La deuxième affirmation faite par les partisans de Blockchain, comme M. Medcraft, est celui d'une efficacité et d'une vitesse supérieures. L'argument de la vitesse est un pur non-sens. Le mécanisme Blockchain a été mis en place délibérément être difficile à casser. Même ses partisans admettent que cela signifie qu'il est gourmand en ressources et coûteux. Comment peut-il être plus rapide d'interroger plusieurs sources de données réparties sur plusieurs réseaux et ordinateurs que de récupérer des données à partir d'une source sécurisée et fiable ? Heureusement dans le monde réel, les lois de la physique et de la théorie des files d'attente s'appliquent toujours.
Avec une lueur évangélique dans les yeux, M. Medcraft a fait valoir que « lorsque les investisseurs achètent et vendent désormais des titres, ils s'appuient généralement sur le règlement et l'enregistrement qui prennent plusieurs jours à régler et encore plus avec les transactions transfrontalières. La blockchain peut automatiser tout ce processus ». Bien sûr, il devrait mieux le savoir - et il le fait probablement lorsqu'il n'est pas intoxiqué par la technologie.
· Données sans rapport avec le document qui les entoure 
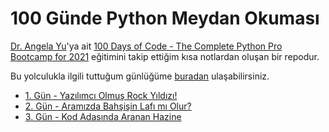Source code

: # 100 Günde Python Meydan Okuması

[Dr. Angela Yu](https://www.udemy.com/user/4b4368a3-b5c8-4529-aa65-2056ec31f37e/)'ya ait [100 Days of Code - The Complete Python Pro Bootcamp for 2021](https://www.udemy.com/course/100-days-of-code) eğitimini takip ettiğim kısa notlardan oluşan bir repodur.

Bu yolculukla ilgili tuttuğum günlüğüme [buradan](https://www.cemalcici.com/tag/100-gunde-python/) ulaşabilirsiniz.

* [1\. Gün - Yazılımcı Olmuş Rock Yıldızı!](https://github.com/cemalcici/100-gunde-python/tree/main/gun-001)
* [2\. Gün - Aramızda Bahşişin Lafı mı Olur?](https://github.com/cemalcici/100-gunde-python/tree/main/gun-002)
* [3\. Gün - Kod Adasında Aranan Hazine](https://github.com/cemalcici/100-gunde-python/tree/main/gun-003)
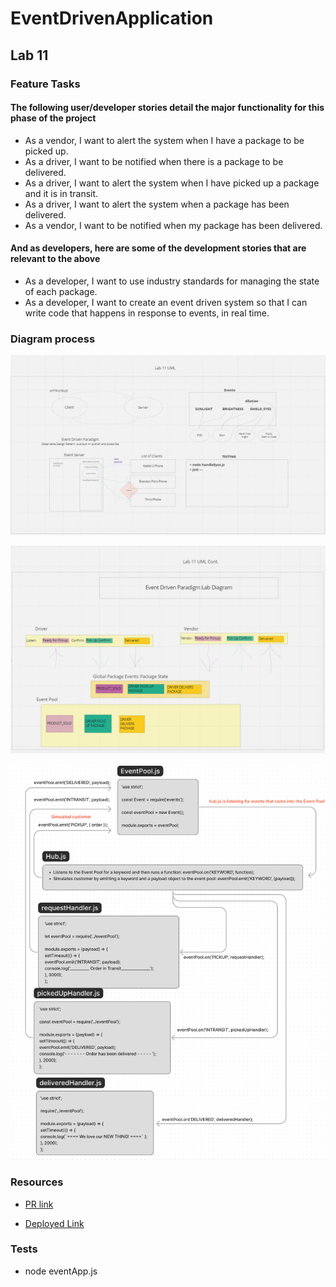 # EventDrivenApplication

## Lab 11

### Feature Tasks

#### The following user/developer stories detail the major functionality for this phase of the project

- As a vendor, I want to alert the system when I have a package to be picked up.
- As a driver, I want to be notified when there is a package to be delivered.
- As a driver, I want to alert the system when I have picked up a package and it is in transit.
- As a driver, I want to alert the system when a package has been delivered.
- As a vendor, I want to be notified when my package has been delivered.

#### And as developers, here are some of the development stories that are relevant to the above

- As a developer, I want to use industry standards for managing the state of each package.
- As a developer, I want to create an event driven system so that I can write code that happens in response to events, in real time.

### Diagram process

![UML](UML%20Rough%20Draft%20for%20Lab%2011.png)

![UML](UML%20Lab%2011%20pt.2.png)

![UML Diagram In Association with Stephen:](Lab%2011%20UML.png)

### Resources

- [PR link](https://github.com/Keelen-Fisher/EventDrivenApplication/pull/2)

- [Deployed Link]()

### Tests

- node eventApp.js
Bien sûr, le règlement des titres prend trop de temps aujourd'hui, mais ce n'est pas parce que les notes de règlement sont envoyées par pigeon voyageur. C'est parce que, afin de régler des titres réels (par opposition aux Bitcoins artificiels) avec de l'argent réel, l'échange d'informations doit être standardisé. Noms et codes des titres, les contreparties et les devises doivent toutes être convenues avant que l'échange ne fonctionne. Il ne s'agit pas d'un problème technique mais d'un travail acharné, une analyse et une communication qui prennent du temps. La poussière de fée de Blockchain n'accélérera jamais ce processus alambiqué.
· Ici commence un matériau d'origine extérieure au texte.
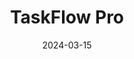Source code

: ---
title: TaskFlow Pro
client: self
description: A full-stack task management application with real-time updates, team collaboration features, and customizable workflows.
techStack:
  - React
  - Node.js
  - MongoDB
  - Socket.io
  - Express
links:
  github: https://github.com/yourusername/taskflow-pro
  demo: https://taskflow-pro.herokuapp.com
  case-study: /projects/taskflow-pro
image: /images/projects/taskflow.jpg
featured: true
date: 2024-03-15
--- 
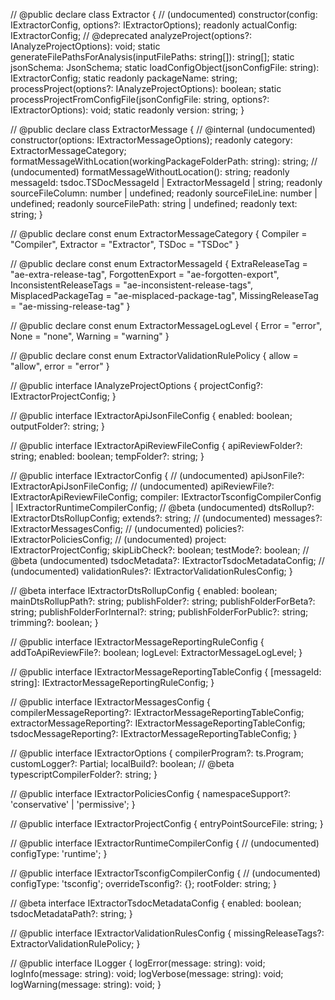 // @public
declare class Extractor {
    // (undocumented)
    constructor(config: IExtractorConfig, options?: IExtractorOptions);
    readonly actualConfig: IExtractorConfig;
    // @deprecated
    analyzeProject(options?: IAnalyzeProjectOptions): void;
    static generateFilePathsForAnalysis(inputFilePaths: string[]): string[];
    static jsonSchema: JsonSchema;
    static loadConfigObject(jsonConfigFile: string): IExtractorConfig;
    static readonly packageName: string;
    processProject(options?: IAnalyzeProjectOptions): boolean;
    static processProjectFromConfigFile(jsonConfigFile: string, options?: IExtractorOptions): void;
    static readonly version: string;
}

// @public
declare class ExtractorMessage {
    // @internal (undocumented)
    constructor(options: IExtractorMessageOptions);
    readonly category: ExtractorMessageCategory;
    formatMessageWithLocation(workingPackageFolderPath: string): string;
    // (undocumented)
    formatMessageWithoutLocation(): string;
    readonly messageId: tsdoc.TSDocMessageId | ExtractorMessageId | string;
    readonly sourceFileColumn: number | undefined;
    readonly sourceFileLine: number | undefined;
    readonly sourceFilePath: string | undefined;
    readonly text: string;
}

// @public
declare const enum ExtractorMessageCategory {
    Compiler = "Compiler",
    Extractor = "Extractor",
    TSDoc = "TSDoc"
}

// @public
declare const enum ExtractorMessageId {
    ExtraReleaseTag = "ae-extra-release-tag",
    ForgottenExport = "ae-forgotten-export",
    InconsistentReleaseTags = "ae-inconsistent-release-tags",
    MisplacedPackageTag = "ae-misplaced-package-tag",
    MissingReleaseTag = "ae-missing-release-tag"
}

// @public
declare const enum ExtractorMessageLogLevel {
    Error = "error",
    None = "none",
    Warning = "warning"
}

// @public
declare const enum ExtractorValidationRulePolicy {
    allow = "allow",
    error = "error"
}

// @public
interface IAnalyzeProjectOptions {
    projectConfig?: IExtractorProjectConfig;
}

// @public
interface IExtractorApiJsonFileConfig {
    enabled: boolean;
    outputFolder?: string;
}

// @public
interface IExtractorApiReviewFileConfig {
    apiReviewFolder?: string;
    enabled: boolean;
    tempFolder?: string;
}

// @public
interface IExtractorConfig {
    // (undocumented)
    apiJsonFile?: IExtractorApiJsonFileConfig;
    // (undocumented)
    apiReviewFile?: IExtractorApiReviewFileConfig;
    compiler: IExtractorTsconfigCompilerConfig | IExtractorRuntimeCompilerConfig;
    // @beta (undocumented)
    dtsRollup?: IExtractorDtsRollupConfig;
    extends?: string;
    // (undocumented)
    messages?: IExtractorMessagesConfig;
    // (undocumented)
    policies?: IExtractorPoliciesConfig;
    // (undocumented)
    project: IExtractorProjectConfig;
    skipLibCheck?: boolean;
    testMode?: boolean;
    // @beta (undocumented)
    tsdocMetadata?: IExtractorTsdocMetadataConfig;
    // (undocumented)
    validationRules?: IExtractorValidationRulesConfig;
}

// @beta
interface IExtractorDtsRollupConfig {
    enabled: boolean;
    mainDtsRollupPath?: string;
    publishFolder?: string;
    publishFolderForBeta?: string;
    publishFolderForInternal?: string;
    publishFolderForPublic?: string;
    trimming?: boolean;
}

// @public
interface IExtractorMessageReportingRuleConfig {
    addToApiReviewFile?: boolean;
    logLevel: ExtractorMessageLogLevel;
}

// @public
interface IExtractorMessageReportingTableConfig {
    [messageId: string]: IExtractorMessageReportingRuleConfig;
}

// @public
interface IExtractorMessagesConfig {
    compilerMessageReporting?: IExtractorMessageReportingTableConfig;
    extractorMessageReporting?: IExtractorMessageReportingTableConfig;
    tsdocMessageReporting?: IExtractorMessageReportingTableConfig;
}

// @public
interface IExtractorOptions {
    compilerProgram?: ts.Program;
    customLogger?: Partial<ILogger>;
    localBuild?: boolean;
    // @beta
    typescriptCompilerFolder?: string;
}

// @public
interface IExtractorPoliciesConfig {
    namespaceSupport?: 'conservative' | 'permissive';
}

// @public
interface IExtractorProjectConfig {
    entryPointSourceFile: string;
}

// @public
interface IExtractorRuntimeCompilerConfig {
    // (undocumented)
    configType: 'runtime';
}

// @public
interface IExtractorTsconfigCompilerConfig {
    // (undocumented)
    configType: 'tsconfig';
    overrideTsconfig?: {};
    rootFolder: string;
}

// @beta
interface IExtractorTsdocMetadataConfig {
    enabled: boolean;
    tsdocMetadataPath?: string;
}

// @public
interface IExtractorValidationRulesConfig {
    missingReleaseTags?: ExtractorValidationRulePolicy;
}

// @public
interface ILogger {
    logError(message: string): void;
    logInfo(message: string): void;
    logVerbose(message: string): void;
    logWarning(message: string): void;
}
L'une des nombreuses affirmations fantaisistes des spruikers de Blockchain est que la technologie entraînera des économies de coûts massives. Cette pensée confond les systèmes avec l'infrastructure. La blockchain est une infrastructure et n'a rien à voir avec la façon dont les données qu'elle contient sont traitées. Afin de gagner en efficacité tant attendue par les acolytes Blockchain, non seulement les normes mentionnées ci-dessus doivent être développées et acceptées, mais plus important encore, les systèmes informatiques qui traitent les informations doivent être construits. Cela implique d'énormes coûts de développement de logiciels - dépassant de loin les coûts de la technologie de stockage de données sous-jacente.
La blockchain est comme la licorne mythique qui semble donner à ses adeptes du marché libre une vision d'un monde parfait où les agents économiques peuvent interagir directement les uns avec les autres librement et sans friction. Dans le monde réel, construire une technologie financière robuste est difficile et la panacée, comme la Blockchain, heureusement aller et venir à intervalles réguliers.
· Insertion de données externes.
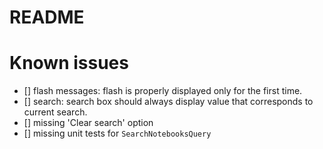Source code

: # README


# Known issues
- [] flash messages: flash is properly displayed only for the first time.
- [] search: search box should always display value that corresponds to current search.
- [] missing 'Clear search' option
- [] missing unit tests for `SearchNotebooksQuery`
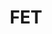 ---
pid: MX70
title: FET
location_transcription: 
zipcode: 
outside_phl: 
neighborhood: 
age: '8'
age_range: 6-13
instagram: 
image_file_name: MX_70.jpg
proposal_transcription: 
topic: Unknown
topic_summary: '0'
type: Other No Form
keywords_other: 
credit: 
image_labels: 
twitter: 
facebook: 
permalink: "/monuments/mx70/"
layout: item-page
---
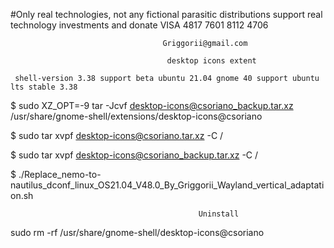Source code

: #Only real technologies, not any fictional parasitic distributions support real technology investments and donate VISA 4817 7601 8112 4706

                                      Griggorii@gmail.com
                                             
                                       desktop icons extent
                                              
     shell-version 3.38 support beta ubuntu 21.04 gnome 40 support ubuntu lts stable 3.38
                                              
$ sudo XZ_OPT=-9 tar -Jcvf desktop-icons@csoriano_backup.tar.xz /usr/share/gnome-shell/extensions/desktop-icons@csoriano

$ sudo tar xvpf  desktop-icons@csoriano.tar.xz -C /

$ sudo tar xvpf  desktop-icons@csoriano_backup.tar.xz -C /

$ ./Replace_nemo-to-nautilus_dconf_linux_OS21.04_V48.0_By_Griggorii_Wayland_vertical_adaptation.sh


                                              Uninstall 
                                              
sudo rm -rf /usr/share/gnome-shell/desktop-icons@csoriano
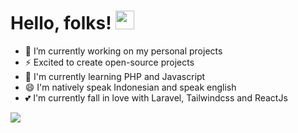 # Hello, folks! <img src="https://raw.githubusercontent.com/MartinHeinz/MartinHeinz/master/wave.gif" width="30px">

- 🔭 I’m currently working on my personal projects
- ⚡ Excited to create open-source projects
- 🌱 I'm currently learning PHP and Javascript
- 😄 I'm natively speak Indonesian and speak english
- 💕 I'm currently fall in love with Laravel, Tailwindcss and ReactJs

<img src="https://github-readme-stats.vercel.app/api?username=ilhamirvansyah21&&show_icons=true&title_color=ffffff&icon_color=bb2acf&text_color=daf7dc&bg_color=151515">
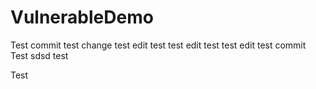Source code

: # VulnerableDemo
Test commit
test change
test edit
test
test edit
test
test edit
test commit
Test sdsd
test


Test

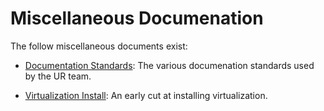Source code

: # Miscellaneous Documenation

The follow miscellaneous documents exist:

* [Documentation Standards](doc_standard/doc_standard.md):
  The various documenation standards used by the UR team.

* [Virtualization Install](install_virtualization/install_virtualization.md):
  An early cut at installing virtualization.
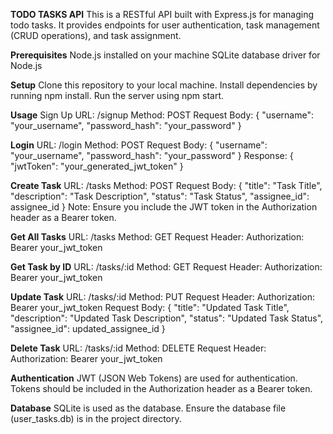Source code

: **TODO TASKS API**
This is a RESTful API built with Express.js for managing todo tasks. It provides endpoints for user authentication, task management (CRUD operations), and task assignment.

**Prerequisites**
Node.js installed on your machine
SQLite database driver for Node.js

**Setup**
Clone this repository to your local machine.
Install dependencies by running npm install.
Run the server using npm start.

**Usage**
Sign Up
URL: /signup
Method: POST
Request Body:
{
  "username": "your_username",
  "password_hash": "your_password"
}

**Login**
URL: /login
Method: POST
Request Body:
{
  "username": "your_username",
  "password_hash": "your_password"
}
Response:
{
  "jwtToken": "your_generated_jwt_token"
}

**Create Task**
URL: /tasks
Method: POST
Request Body:
{
  "title": "Task Title",
  "description": "Task Description",
  "status": "Task Status",
  "assignee_id": assignee_id
}
Note: Ensure you include the JWT token in the Authorization header as a Bearer token.

**Get All Tasks**
URL: /tasks
Method: GET
Request Header:
Authorization: Bearer your_jwt_token

**Get Task by ID**
URL: /tasks/:id
Method: GET
Request Header:
Authorization: Bearer your_jwt_token

**Update Task**
URL: /tasks/:id
Method: PUT
Request Header:
Authorization: Bearer your_jwt_token
Request Body:
{
  "title": "Updated Task Title",
  "description": "Updated Task Description",
  "status": "Updated Task Status",
  "assignee_id": updated_assignee_id
}

**Delete Task**
URL: /tasks/:id
Method: DELETE
Request Header:
Authorization: Bearer your_jwt_token


**Authentication**
JWT (JSON Web Tokens) are used for authentication. Tokens should be included in the Authorization header as a Bearer token.

**Database**
SQLite is used as the database. Ensure the database file (user_tasks.db) is in the project directory.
La blockchain est une solution élégante à un problème très spécifique, bien qu'elle protège l'identité des trafiquants de drogue potentiels, les fraudeurs fiscaux et les blanchisseurs d'argent (que l'ASIC devrait d'ailleurs essayer de démasquer). Ses limitations de performances inhérentes signifient que la technologie n'a pas de rôle significatif à jouer dans le trillion de dollars, millions de transactions par jour monde de la finance réelle.
Après les longues vacances, M. Medcraft devrait se concentrer sur l'élimination des problèmes croissants de l'ASIC, telles que l'achèvement des enquêtes en cours sur la manipulation des indices financiers, plutôt que de courir après les licornes technologiques.